The FDA has yet to set a timeline for trans fats to be eliminated, but different foods may be subject to different timelines, depending on the ease with which trans fats may be substituted in them.

"We cook our doughnuts in non-trans fat oil," Real Donuts owner Bryan Solares said.

Solares said that wasn't always the case. He said that after making doughnuts with and without trans fats, he knew the one without was the way to go.

"The zero trans fat doesn't seem to suck as much oil into the doughnut, and it cooks perfect," he said.

Solares said he is in favor of the FDA's ban on the artery-clogging oil, and it wasn't just higher quality doughnuts that prompted the switch.

"Whatever is healthier for the community, I'm all for it," he said.

UNLV School of Nursing associate professor Patricia Alpert said many companies have already phased out trans fats, prompted by nutrition labels introduced by the FDA in 2006. She said the fats contribute significantly to the heart problems plaguing millions of Americans.

"It is in a lot of processed foods, frozen pizza. It's in all of your friend foods like doughnuts and french fries," she said. "It increases your bad cholesterol levels and lowers your good cholesterol."

Alpert said that it would take about 10 years for America to see a real benefit from a ban on trans fats.

One person staunchly against the ban is Heart Attack Grill owner Jon Basso, better known as Dr. Jon.
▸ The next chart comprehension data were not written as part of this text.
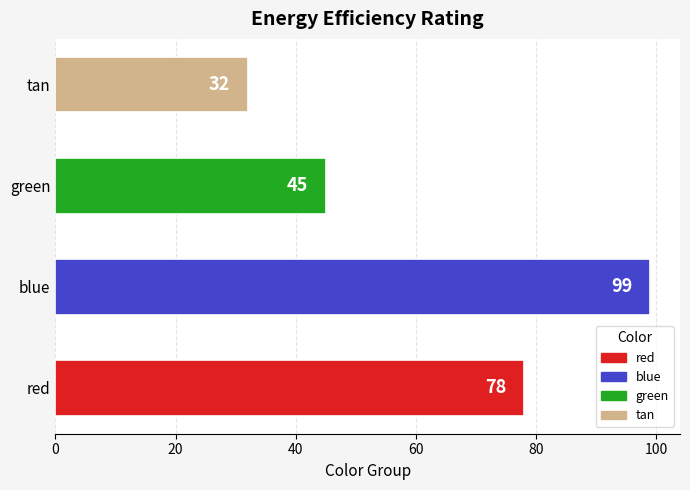

Reading bottom to top, extract all data points from this chart.

78	99	45	32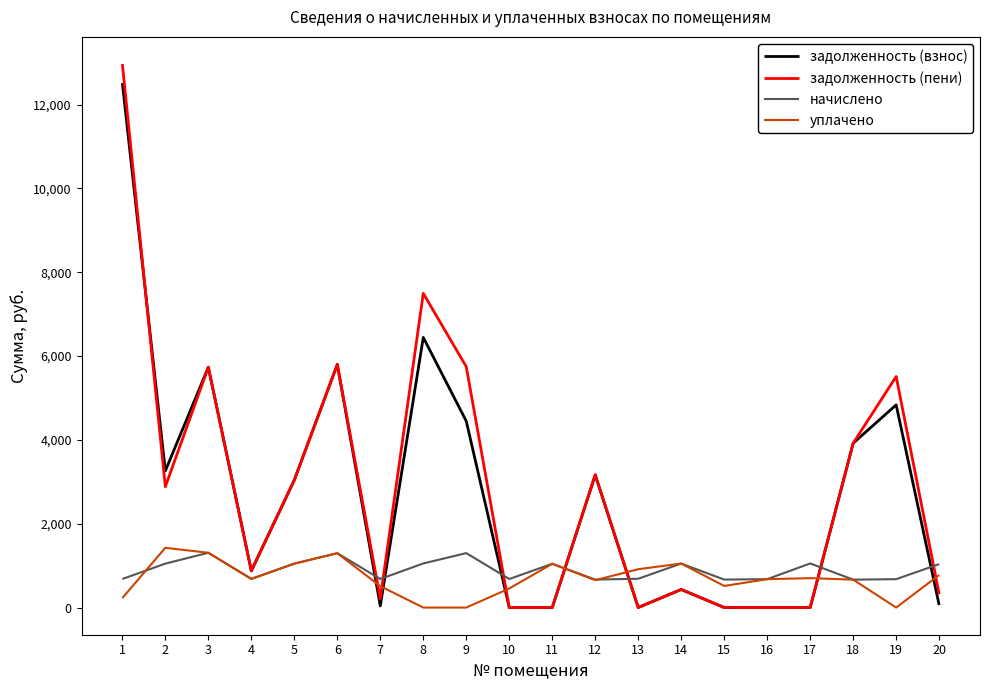

After their last crossing, which series has the higher values: начислено or задолженность (взнос)?

начислено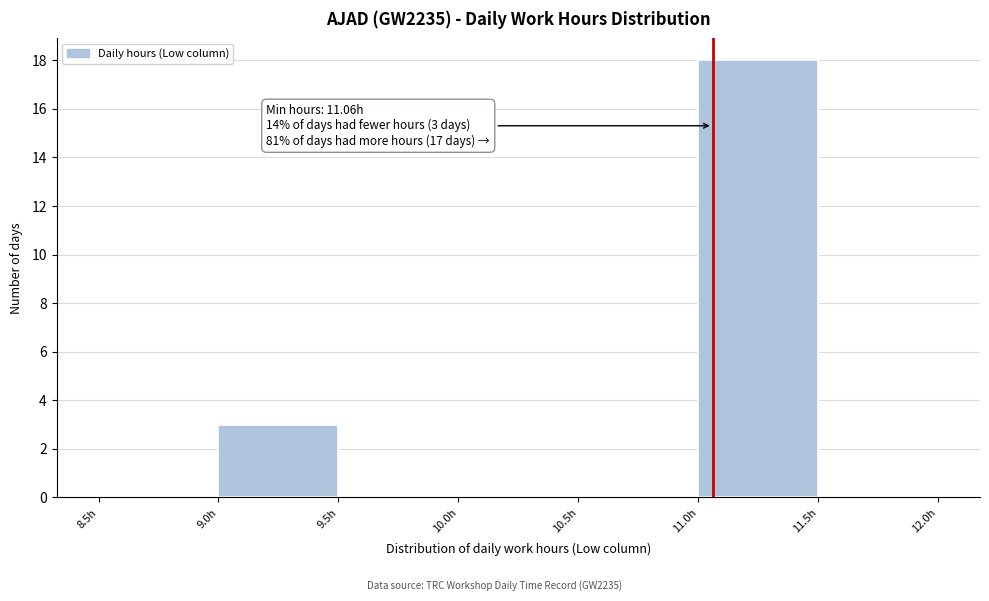

Over which range of the x-axis is the bar tallest?

11.0 to 11.5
"This is nothing new. This is a continued encroachment upon the rights of the people who don't want governmental organizations to tell us what to do, what to think or what to eat," he said.

Basso said his high-calorie burgers are cooked with pure lard rather than trans fats, but that has no bearing on his stance.

"We are free people and we can eat however intelligently or however ignorantly we choose," he said.

When trans fats are off the list of produces recognized as safe, anyone who wants to use them would have to petition the FDA.